FORT WORTH -- The man with the scowling face who roamed courtside at so many high school basketball games was back in the school's hallways Friday afternoon.
But on this day, Robert Hughes Sr., legendary basketball coach at I.M. Terrell and Dunbar high schools, was smiling, even laughing.
It was Robert Hughes Sr. Day, an occasion that organizers hoped would connect current and future Dunbar students with the history of their school and the legacy of the man who coached for 47 years and collected 1,333 victories, still a record for a boys basketball coach.
Hughes, 84, was head basketball coach at Dunbar from 1973 until he retired in 2005.
He coached at Terrell before that. He led teams to five state basketball titles -- three at Terrell and at Dunbar in 1993 and 2003.
Speakers for the event included Star-Telegram vice president and columnist Bob Ray Sanders and WFAA/Channel 8 sportscaster Dale Hansen. The event included recognition from Hughes' college alma mater, Texas Southern University.
The theme was consistent and simple: Hughes left his mark not only on Dunbar High School but also on people throughout the world.
In a pre-ceremony visit, a handful of well-wishers got a glimpse of personal moments.
"I can't lose my composure here," he said after recounting the title of a favorite book he's read in retirement.
"The guys will laugh at me."
The book is Thomas Powers' The Killing of Crazy Horse. Hughes picked it up in Indiana while visiting granddaughter Gabriel Hughes, who had leukemia.
"Her request was that I be there at the hospital 24 hours a day," Hughes said.
"I would be there and eat and watch, you know. But I can't read it, can't finish it. A $27 book, still sitting there."
Gabriel's leukemia is in remission, Hughes said.
While some chattered in coachspeak about specific plays or moments in Hughes' coaching career, his wife, Jacquelyne Hughes, was more grounded.
Hughes always left the familiar scowl at the gym, she said.
"All of that aggressiveness never comes home," she said.
"If he's upset, had a loss, a rough game, I never heard any of it."
Hughes had plenty to say on the state of not just basketball but also education in general.
"So as to clarify, I'm not running for any political office so I don't have to be polite," Hughes said.
"I mean, I'll tell it like it is."
Their son, Robert Hughes Jr., is the current Dunbar coach.
"Robert Jr. doesn't have the players that I had. And he doesn't have the parents either," Hughes said. "They represent a new generation that hasn't been held accountable for discipline.
"I hear a lot of them say, 'My baby is my best friend.' And I say, 'No, your baby is your baby, and baby needs a mama and a daddy.'"
Students face greater distractions, he said.
"Everybody wants to be a highlight of the day on TV," he said.
"Back in the day, when you went to dinner on the church grounds, the only ice cream they had was vanilla.

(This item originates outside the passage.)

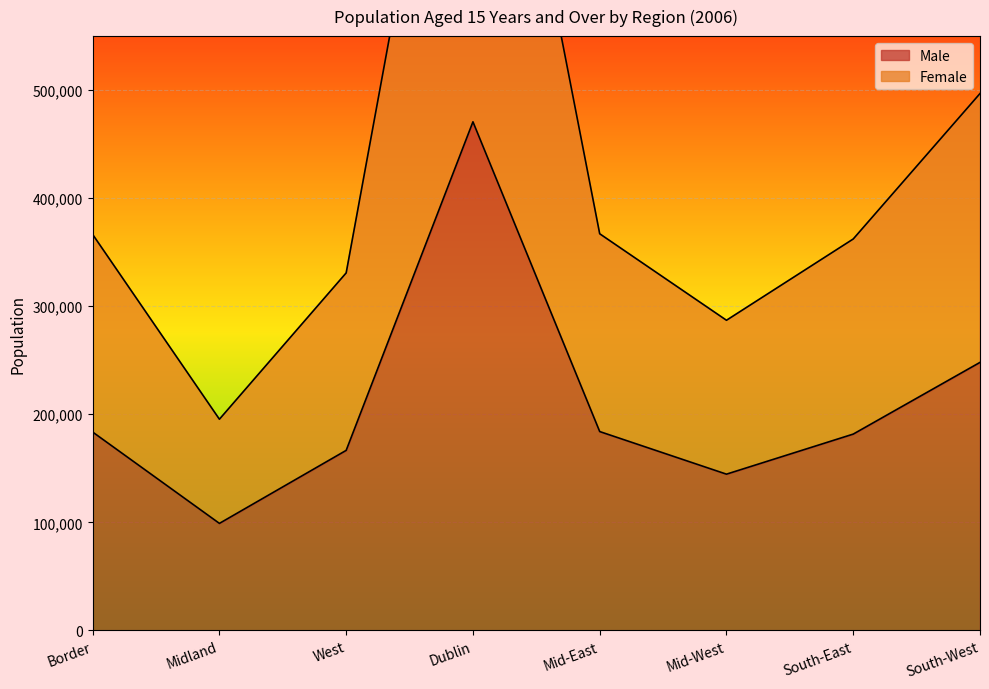

Count the number of data series in this chart.

2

Here now, you have tutti-frutti with pecans and Brazil nuts on the top, every flavor of the rainbow.
"What I always wanted from players was vanilla. Now, you have today's players that need to go behind the back, between the legs and give you a look-away. But mainly, they don't like to work."
Jacquelyne Hughes said Robert Hughes Sr. is "a great father and husband."
"First of all, he was at home," she said.
"He was very understanding, very laid-back and helped me raise our kids."
And all while helping raise 47 years' worth of disciplined athletes and well-grounded students.